Nel culto noi siamo la
Gerusalemme che Lo ha accolto. Anche noi cantiamo Osanna! E’ il canto della
Chiesa che accoglie il suo Re che giunge nella predicazione e nei sacramenti.
Noi cantiamo ogni domenica la stessa identica cosa che la gente cantò a
Gerusalemme quando Gesù vi arrivò cavalcando su un asinello. I nostri osanna
confessano la fede che veramente Gesù viene a noi, che Egli veramente è
presente attraverso la predicazione e quando la chiesa si riunisce per celebrare
ciò che Cristo ci ha comandato. Oggi, mentre cantiamo Osanna! E il re giunge a
noi attraverso la predicazione ed i sacramenti, noi è come se prendessimo quei
rami di palma e li agitassimo in alto. Con rami di palma e canti dei salmi, noi
diamo il benvenuto al nostro Salvatore e Re, umile e come un mendicante, che
viene per salvarci.
«Osanna!
Benedetto colui che viene nel nome del Signore, il re d'Israele! Osanna!
Benedetto colui che viene nel nome del Signore, il re d'Israele!»”
Amen.
(Paolo Castellina,
sabato 15 aprile 2000. Tutte le citazioni bibliche, salvo diversamente indicato,
sono tratte dalla versione Nuova Diodati,
ediz. la Buona Novella, Brindisi, 1991).
1. “Esulta
grandemente, o figlia di Sion, manda grida di gioia o figlia di Gerusalemme!
Ecco, il tuo re viene a te; egli è giusto e porta salvezza, umile e montato
sopra un asino, sopra un puledro d'asina.

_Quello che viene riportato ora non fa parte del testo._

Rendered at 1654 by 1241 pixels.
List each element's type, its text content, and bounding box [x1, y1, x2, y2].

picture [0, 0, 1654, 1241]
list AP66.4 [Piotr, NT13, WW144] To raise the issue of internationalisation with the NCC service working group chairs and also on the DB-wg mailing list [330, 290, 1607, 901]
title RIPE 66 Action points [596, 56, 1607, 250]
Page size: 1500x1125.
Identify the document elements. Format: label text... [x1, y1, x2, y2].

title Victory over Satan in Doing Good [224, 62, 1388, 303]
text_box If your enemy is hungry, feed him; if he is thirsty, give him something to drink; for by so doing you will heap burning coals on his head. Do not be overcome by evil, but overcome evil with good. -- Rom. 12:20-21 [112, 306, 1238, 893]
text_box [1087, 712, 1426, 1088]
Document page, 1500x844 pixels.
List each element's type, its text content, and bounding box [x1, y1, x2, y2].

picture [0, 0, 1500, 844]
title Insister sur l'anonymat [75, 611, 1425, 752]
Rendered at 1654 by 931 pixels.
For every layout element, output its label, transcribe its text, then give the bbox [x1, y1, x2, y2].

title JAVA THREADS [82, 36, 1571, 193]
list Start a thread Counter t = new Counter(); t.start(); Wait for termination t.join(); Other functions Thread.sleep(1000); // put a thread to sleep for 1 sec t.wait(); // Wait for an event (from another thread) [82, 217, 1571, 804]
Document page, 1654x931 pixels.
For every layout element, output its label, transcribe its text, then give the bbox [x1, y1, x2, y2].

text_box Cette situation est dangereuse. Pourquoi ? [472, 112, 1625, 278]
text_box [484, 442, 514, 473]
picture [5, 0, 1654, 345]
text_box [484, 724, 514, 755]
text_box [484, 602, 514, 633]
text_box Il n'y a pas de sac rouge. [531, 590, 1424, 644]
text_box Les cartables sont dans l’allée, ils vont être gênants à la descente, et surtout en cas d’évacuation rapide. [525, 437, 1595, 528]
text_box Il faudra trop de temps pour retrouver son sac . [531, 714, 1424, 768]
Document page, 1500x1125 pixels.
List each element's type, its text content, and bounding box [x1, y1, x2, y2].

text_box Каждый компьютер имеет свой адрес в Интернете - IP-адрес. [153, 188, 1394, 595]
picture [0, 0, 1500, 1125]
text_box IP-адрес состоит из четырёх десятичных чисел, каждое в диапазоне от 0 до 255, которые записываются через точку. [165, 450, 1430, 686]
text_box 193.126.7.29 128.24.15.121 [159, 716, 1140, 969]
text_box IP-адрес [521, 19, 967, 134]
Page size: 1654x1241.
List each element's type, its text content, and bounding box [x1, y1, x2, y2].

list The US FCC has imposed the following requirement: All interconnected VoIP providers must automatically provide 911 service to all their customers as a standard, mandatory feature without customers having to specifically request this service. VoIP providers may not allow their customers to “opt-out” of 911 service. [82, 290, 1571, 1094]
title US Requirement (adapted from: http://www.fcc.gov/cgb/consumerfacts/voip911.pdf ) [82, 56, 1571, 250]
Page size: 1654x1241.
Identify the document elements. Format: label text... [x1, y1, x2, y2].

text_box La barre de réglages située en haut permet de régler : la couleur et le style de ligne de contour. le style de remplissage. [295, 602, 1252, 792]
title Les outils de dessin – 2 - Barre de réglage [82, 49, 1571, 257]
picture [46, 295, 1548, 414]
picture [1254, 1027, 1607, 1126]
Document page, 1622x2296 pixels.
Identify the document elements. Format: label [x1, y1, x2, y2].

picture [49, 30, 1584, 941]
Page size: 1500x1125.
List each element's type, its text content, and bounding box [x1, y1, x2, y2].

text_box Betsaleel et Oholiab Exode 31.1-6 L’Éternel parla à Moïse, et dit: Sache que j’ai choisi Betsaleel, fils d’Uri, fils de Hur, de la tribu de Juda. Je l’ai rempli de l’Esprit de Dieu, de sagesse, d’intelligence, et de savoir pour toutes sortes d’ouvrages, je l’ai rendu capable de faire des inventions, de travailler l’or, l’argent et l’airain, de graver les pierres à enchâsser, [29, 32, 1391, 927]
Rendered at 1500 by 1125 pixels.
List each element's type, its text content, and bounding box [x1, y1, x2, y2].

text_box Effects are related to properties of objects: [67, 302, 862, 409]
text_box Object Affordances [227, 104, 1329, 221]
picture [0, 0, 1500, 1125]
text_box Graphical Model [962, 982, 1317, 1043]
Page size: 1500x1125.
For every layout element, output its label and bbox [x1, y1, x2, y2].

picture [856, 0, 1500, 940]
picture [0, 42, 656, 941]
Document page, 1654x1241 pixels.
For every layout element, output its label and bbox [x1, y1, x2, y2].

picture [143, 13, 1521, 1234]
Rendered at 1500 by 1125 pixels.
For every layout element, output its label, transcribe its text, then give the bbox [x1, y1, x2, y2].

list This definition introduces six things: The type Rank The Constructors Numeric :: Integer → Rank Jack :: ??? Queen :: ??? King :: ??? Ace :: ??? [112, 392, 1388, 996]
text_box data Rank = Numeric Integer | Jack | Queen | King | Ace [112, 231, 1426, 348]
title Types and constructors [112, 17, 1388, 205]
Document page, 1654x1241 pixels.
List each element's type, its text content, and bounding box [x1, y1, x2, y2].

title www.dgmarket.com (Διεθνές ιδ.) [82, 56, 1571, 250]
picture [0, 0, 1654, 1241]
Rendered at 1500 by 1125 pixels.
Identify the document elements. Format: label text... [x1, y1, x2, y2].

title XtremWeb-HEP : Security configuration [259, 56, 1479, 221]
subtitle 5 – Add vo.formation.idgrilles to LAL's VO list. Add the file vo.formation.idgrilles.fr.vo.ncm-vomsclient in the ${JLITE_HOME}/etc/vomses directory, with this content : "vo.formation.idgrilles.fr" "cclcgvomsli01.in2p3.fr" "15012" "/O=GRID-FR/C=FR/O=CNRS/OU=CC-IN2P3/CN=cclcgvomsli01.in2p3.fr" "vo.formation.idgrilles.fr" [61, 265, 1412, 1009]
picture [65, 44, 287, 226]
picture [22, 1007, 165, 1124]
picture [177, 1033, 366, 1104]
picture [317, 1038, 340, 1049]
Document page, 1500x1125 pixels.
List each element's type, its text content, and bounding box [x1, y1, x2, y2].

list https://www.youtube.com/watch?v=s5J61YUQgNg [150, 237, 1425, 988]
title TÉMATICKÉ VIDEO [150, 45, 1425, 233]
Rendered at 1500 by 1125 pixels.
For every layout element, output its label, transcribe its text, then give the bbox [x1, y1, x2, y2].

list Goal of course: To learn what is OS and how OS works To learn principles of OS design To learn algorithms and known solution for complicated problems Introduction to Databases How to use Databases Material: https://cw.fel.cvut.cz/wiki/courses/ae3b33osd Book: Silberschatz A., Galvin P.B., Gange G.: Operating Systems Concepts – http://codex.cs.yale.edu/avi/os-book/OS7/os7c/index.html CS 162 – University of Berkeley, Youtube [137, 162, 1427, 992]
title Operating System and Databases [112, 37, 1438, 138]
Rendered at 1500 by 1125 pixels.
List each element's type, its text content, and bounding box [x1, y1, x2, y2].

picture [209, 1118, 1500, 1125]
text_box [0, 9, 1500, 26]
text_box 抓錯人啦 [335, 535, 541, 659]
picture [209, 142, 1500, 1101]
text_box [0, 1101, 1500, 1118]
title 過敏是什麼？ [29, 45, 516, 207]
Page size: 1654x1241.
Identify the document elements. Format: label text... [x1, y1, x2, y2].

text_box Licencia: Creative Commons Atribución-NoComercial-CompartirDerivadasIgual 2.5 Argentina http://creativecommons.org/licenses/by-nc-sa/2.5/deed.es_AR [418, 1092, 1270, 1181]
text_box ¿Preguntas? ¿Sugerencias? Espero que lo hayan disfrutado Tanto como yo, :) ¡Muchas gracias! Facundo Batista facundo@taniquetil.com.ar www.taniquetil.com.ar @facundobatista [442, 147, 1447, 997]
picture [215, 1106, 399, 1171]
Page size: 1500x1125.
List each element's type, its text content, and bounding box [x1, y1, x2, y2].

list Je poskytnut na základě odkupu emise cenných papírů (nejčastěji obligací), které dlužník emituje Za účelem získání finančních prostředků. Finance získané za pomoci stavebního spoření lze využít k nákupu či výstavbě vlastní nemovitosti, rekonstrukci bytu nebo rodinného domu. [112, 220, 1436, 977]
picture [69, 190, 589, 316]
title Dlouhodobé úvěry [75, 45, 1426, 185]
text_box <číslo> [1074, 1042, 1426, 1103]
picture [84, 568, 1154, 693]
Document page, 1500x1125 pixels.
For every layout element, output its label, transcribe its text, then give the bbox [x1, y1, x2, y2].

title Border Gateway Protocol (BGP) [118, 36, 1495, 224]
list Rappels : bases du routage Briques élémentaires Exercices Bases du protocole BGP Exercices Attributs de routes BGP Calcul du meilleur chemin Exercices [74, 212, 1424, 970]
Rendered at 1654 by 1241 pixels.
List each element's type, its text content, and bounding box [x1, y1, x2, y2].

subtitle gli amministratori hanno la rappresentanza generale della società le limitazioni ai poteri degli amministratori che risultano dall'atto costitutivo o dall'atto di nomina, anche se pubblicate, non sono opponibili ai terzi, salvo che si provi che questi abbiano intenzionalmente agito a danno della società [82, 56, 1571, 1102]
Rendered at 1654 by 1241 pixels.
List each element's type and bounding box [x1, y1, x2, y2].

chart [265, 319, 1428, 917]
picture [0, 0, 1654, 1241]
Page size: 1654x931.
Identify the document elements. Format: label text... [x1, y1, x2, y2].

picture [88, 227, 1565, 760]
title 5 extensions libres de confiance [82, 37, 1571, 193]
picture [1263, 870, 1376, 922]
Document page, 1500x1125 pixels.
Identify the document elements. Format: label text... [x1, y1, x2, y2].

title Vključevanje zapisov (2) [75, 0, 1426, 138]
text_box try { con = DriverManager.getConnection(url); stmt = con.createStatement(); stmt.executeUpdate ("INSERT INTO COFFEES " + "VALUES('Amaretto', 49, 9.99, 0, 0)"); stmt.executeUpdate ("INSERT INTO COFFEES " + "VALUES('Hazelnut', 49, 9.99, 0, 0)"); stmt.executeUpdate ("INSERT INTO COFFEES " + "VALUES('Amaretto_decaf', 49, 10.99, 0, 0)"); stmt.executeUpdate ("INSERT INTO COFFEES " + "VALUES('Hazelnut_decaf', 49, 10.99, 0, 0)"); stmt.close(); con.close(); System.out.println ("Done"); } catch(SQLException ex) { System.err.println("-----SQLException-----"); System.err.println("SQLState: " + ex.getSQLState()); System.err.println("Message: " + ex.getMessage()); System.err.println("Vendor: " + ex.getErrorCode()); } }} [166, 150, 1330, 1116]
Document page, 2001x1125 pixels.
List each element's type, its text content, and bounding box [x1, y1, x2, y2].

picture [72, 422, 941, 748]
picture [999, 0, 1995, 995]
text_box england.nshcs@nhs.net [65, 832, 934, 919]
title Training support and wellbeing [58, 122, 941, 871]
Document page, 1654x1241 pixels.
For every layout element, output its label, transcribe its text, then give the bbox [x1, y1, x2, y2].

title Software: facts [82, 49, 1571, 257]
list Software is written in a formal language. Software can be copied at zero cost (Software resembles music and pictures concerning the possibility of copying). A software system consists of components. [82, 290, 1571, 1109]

Io farò scomparire i carri da Efraim
e i cavalli da Gerusalemme; gli archi di guerra saranno annientati. Egli parlerà
di pace alle nazioni; il suo dominio si estenderà da mare a mare, e dal Fiume
fino all'estremità della terra” (Za. 9:9,10).
2. Filippesi 2:1-13. “trovato
nell'esteriore simile ad un uomo, abbassò se stesso, divenendo ubbidiente fino
alla morte e alla morte di croce” (Fl. 2:8).
3. Giovanni
12:12-19. “…prese dei rami di
palme e uscì incontro a lui, gridando: «Osanna! Benedetto colui che viene nel
nome del Signore, il re d'Israele!»” (Gv. 12:13).